EMPLOYER SETTLES DISABILITY CLASS ACTION CLAIM FOR $5 MILLION: A Denver- based company has settled a class action disability discrimination case for a payment of just under $5 million. The EEOC’s lawsuit contended that the employer used a “maximum leave” policy to deny accommodations and discriminate against disabled workers. According to the EEOC’s press release about the settlement, “under the challenged leave policy, if an employee needed more than 12 weeks of leave, [the employer] automatically terminated them rather than determining if it would be reasonable to provide additional leave as an accommodation.” The EEOC also claimed the employer refused to make exceptions to a policy under which if an employee had restrictions, the employer refused to allow them to return to work and failed to determine if there were reasonable accommodations that would allow the employee to return to work despite such restrictions. This settlement is a timely reminder that accommodation issues must be decided on the basis of specific circumstances in each case, rather than based on blanket rules that certain people can only have a certain amount of leave or assistance.
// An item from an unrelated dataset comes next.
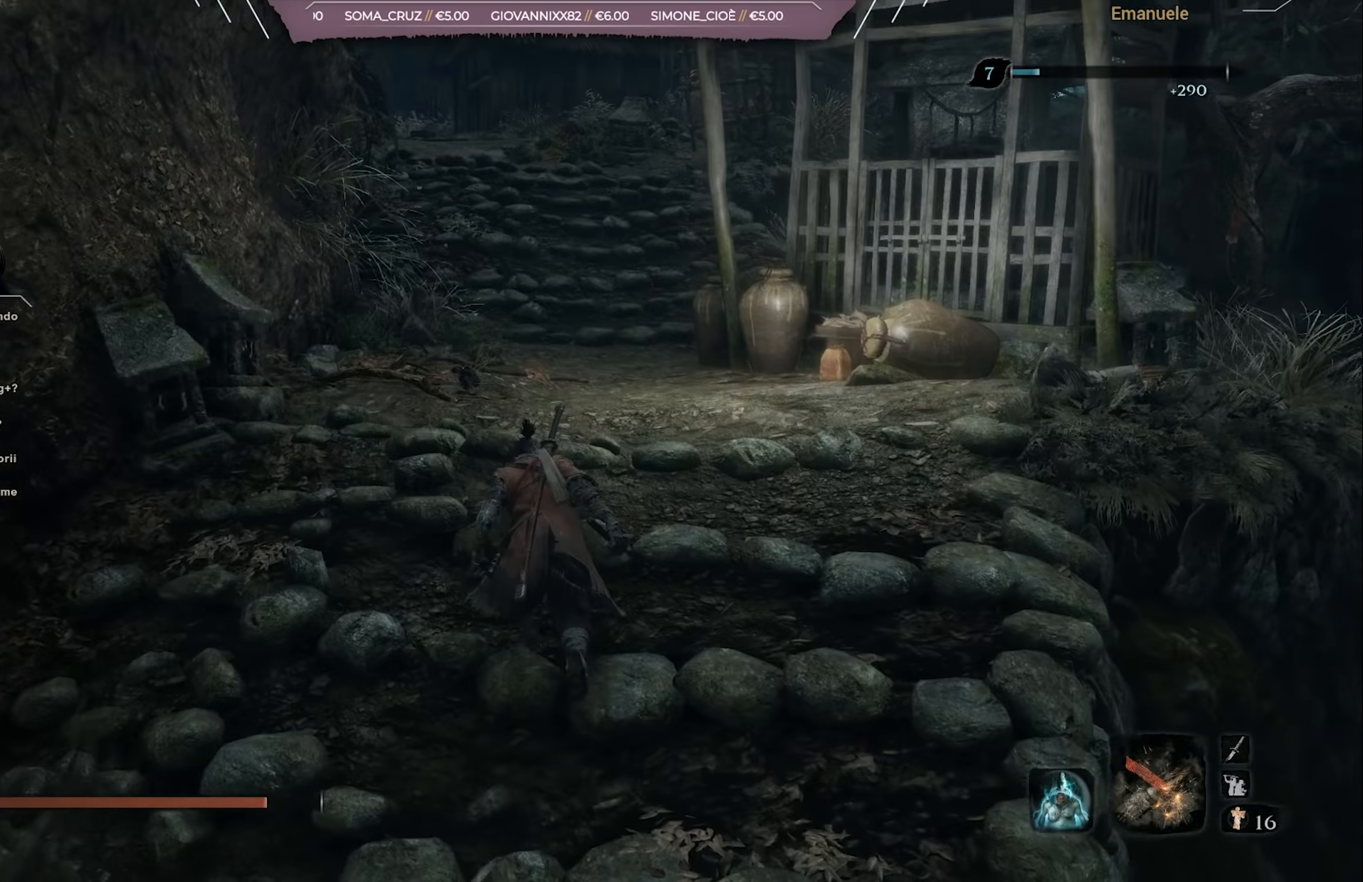
{"buttons": ["CIRCLE"], "left_stick": "up", "right_stick": "center", "events": []}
PERFORMANCE REVIEWS FOR HIGH LEVEL EMPLOYEES? YES! In the last couple of years, I have reviewed a startlingly- large number of cases and client questions involving the discharge or possible termination of a high level executive employee but where there was little or no evidence of any sort of performance review of that employee. This does not make sense to me. These types of employees, usually the highest paid in your company, can be the most attractive to plaintiff-side employment lawyers anyway, but the failure to have any documented track record of discipline or performance review to support a discharge makes them even more attractive as plaintiffs. Employers need to effectively assess, review and document the performance of their top managers, just as much as they need to do so for other employees. Failure to do so exposes an employer to a potentially-significant risk of liability when a fired executive employee chooses not to depart amicably.